Dates used in variable definitions can also be taken from date variables defined elsewhere in the study definition, rather than using a common fixed value. For example, we may want to define a patient's age on their first positive test result, rather than a fixed index date. In this case we first define positive test date as a variable in the study definition, then refer to this variable name in the age definition:

study = StudyDefinition(
    pos_test_date=patients.with_test_result_in_sgss(
        pathogen="SARS-CoV-2",
        test_result="positive",
        find_first_match_in_period=True,
        returning="date",
        date_format="YYYY-MM-DD",
    ),
    age=patients.age_as_of("pos_test_date"),
)

Here, the patient-specific date pos_test_date is defined as the first SARS-CoV-2 positive test result in SGSS, which will differ for each patient. The age variable is now defined relative to this date, i.e. age is given at the time of the positive SARS-CoV-2 test. Note the need for the variable name to be passed as a string rather than unquoted. We can also use date expressions on these dates, for example "pos_test_date - 1 year"
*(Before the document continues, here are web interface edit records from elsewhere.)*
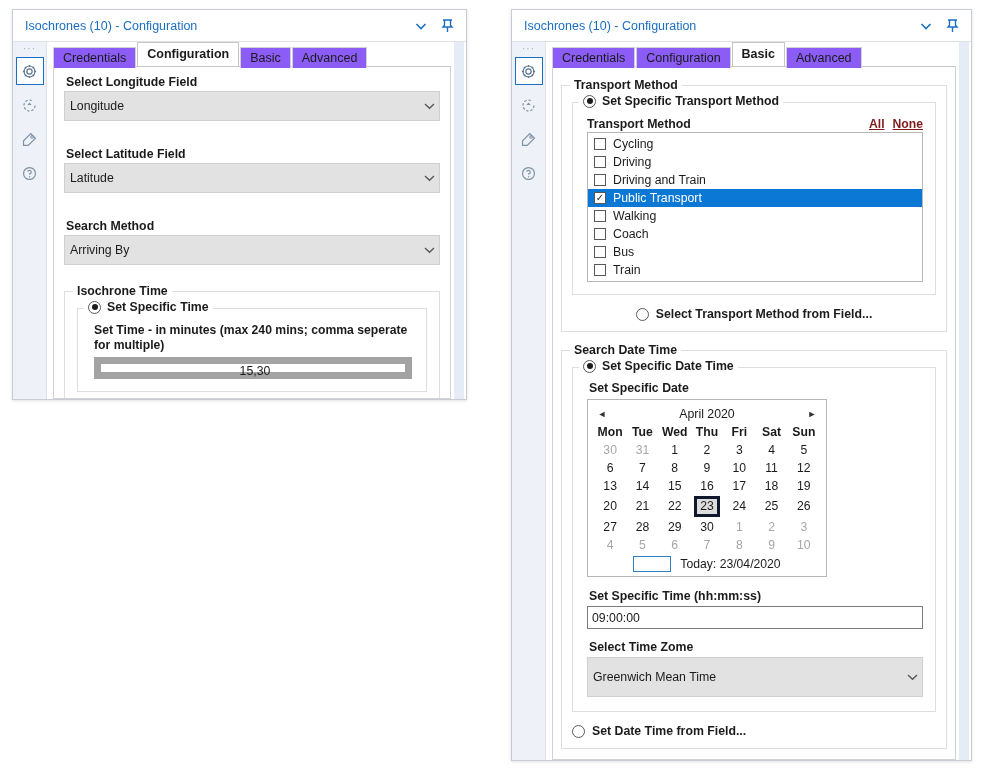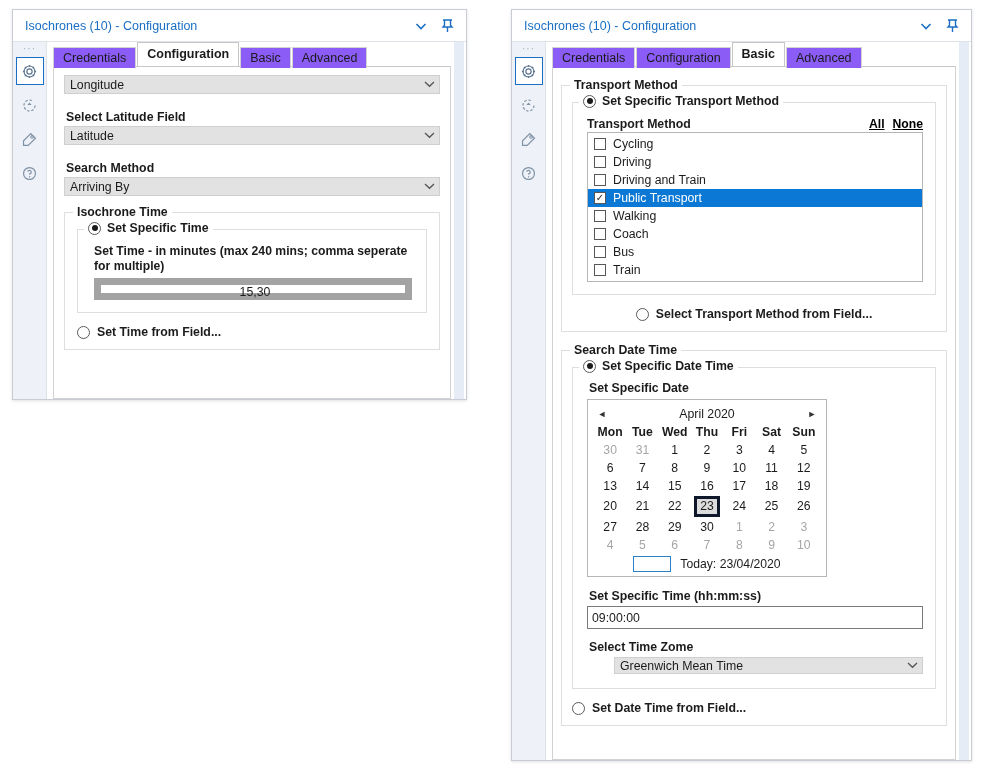--- a/index.html
+++ b/index.html
@@ -215,6 +215,7 @@
 
         <div class="pane">
 
+          <div class="flabel">Select Longitude Field</div>
           <div class="combo">
             <span class="val">Longitude</span>
             <span class="chev">

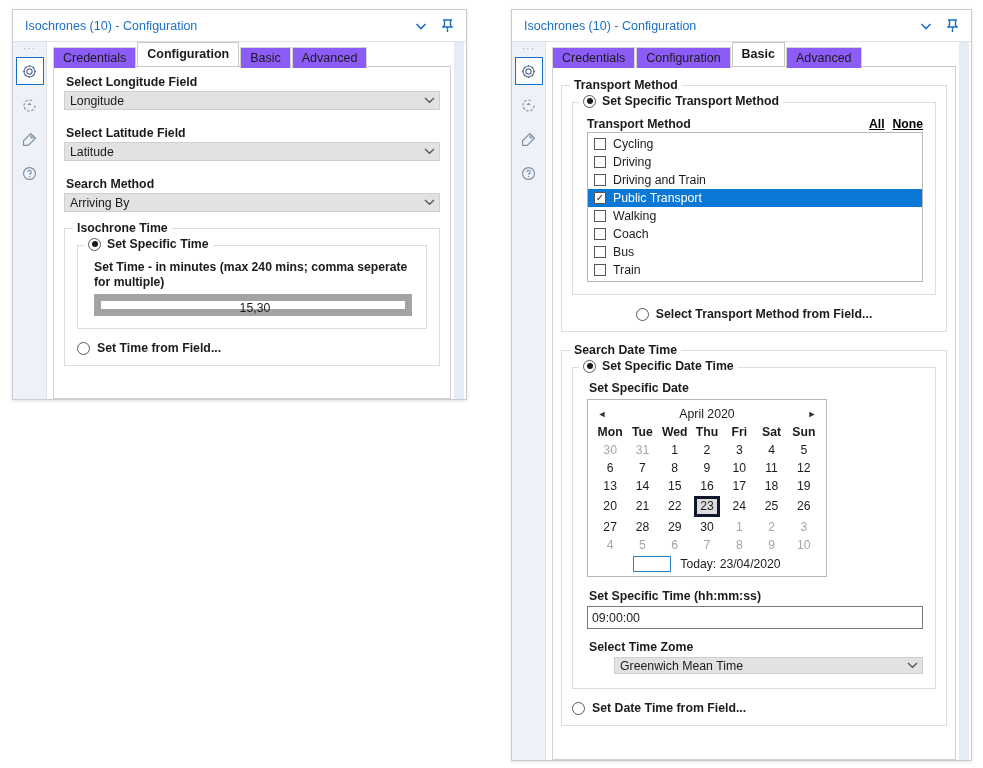--- a/index.html
+++ b/index.html
@@ -81,9 +81,9 @@
   
   .flabel{font-size:12.3px;font-weight:bold;color:#1b1b1b;margin:0 0 2px 2px;}
   .combo{
-    height:19px;background:#e2e2e2;border:1px solid #cfcfcf;
+    height:30px;background:#e2e2e2;border:1px solid #cfcfcf;
     display:flex;align-items:center;box-sizing:border-box;
-    font-size:12.3px;color:#1b1b1b;padding-left:5px;margin-bottom:16px;
+    font-size:12.3px;color:#1b1b1b;padding-left:5px;margin-bottom:26px;
   }
   .combo .val{flex:1;white-space:nowrap;overflow:hidden;}
   .combo .chev{width:20px;text-align:center;color:#555;font-size:10px;}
Wherever the inputted date is null, in this case when a patient doesn't have a positive test result, any variables that reference the date will take the null value for their variable type (0 for numeric variables; an empty string for character and date variables).

Take particular care that the dates are in the correct order if you are using between with dynammic dates, i.e. [min, max], as it will not give the expected results if they are the opposite way around.

Variables that return value-date pairs🔗

Some functions will produce two variables: a value and the corresponding date. In this case, expectations for both the value and the date can be specified, for example as follows:

    sbp=patients.mean_recorded_value(
        systolic_blood_pressure_codes,
        on_most_recent_day_of_measurement=True,
        include_measurement_date=True,
        on_or_after="index_date",
        date_format="YYYY-MM-DD",
        return_expectations={
            "incidence": 0.8,
            "float": {"distribution": "normal", "mean": 110, "stddev": 20},
            "date": {"earliest": "index_date", "latest": "index_date + 1 year"},
            "rate": "uniform",
        },
    )

This says that we expect the returned systolic blood pressure values to be normally distributed and available for 80% of patients, at dates between the index_date and one year later. The date of the most recent measurement is distributed uniformly between those dates.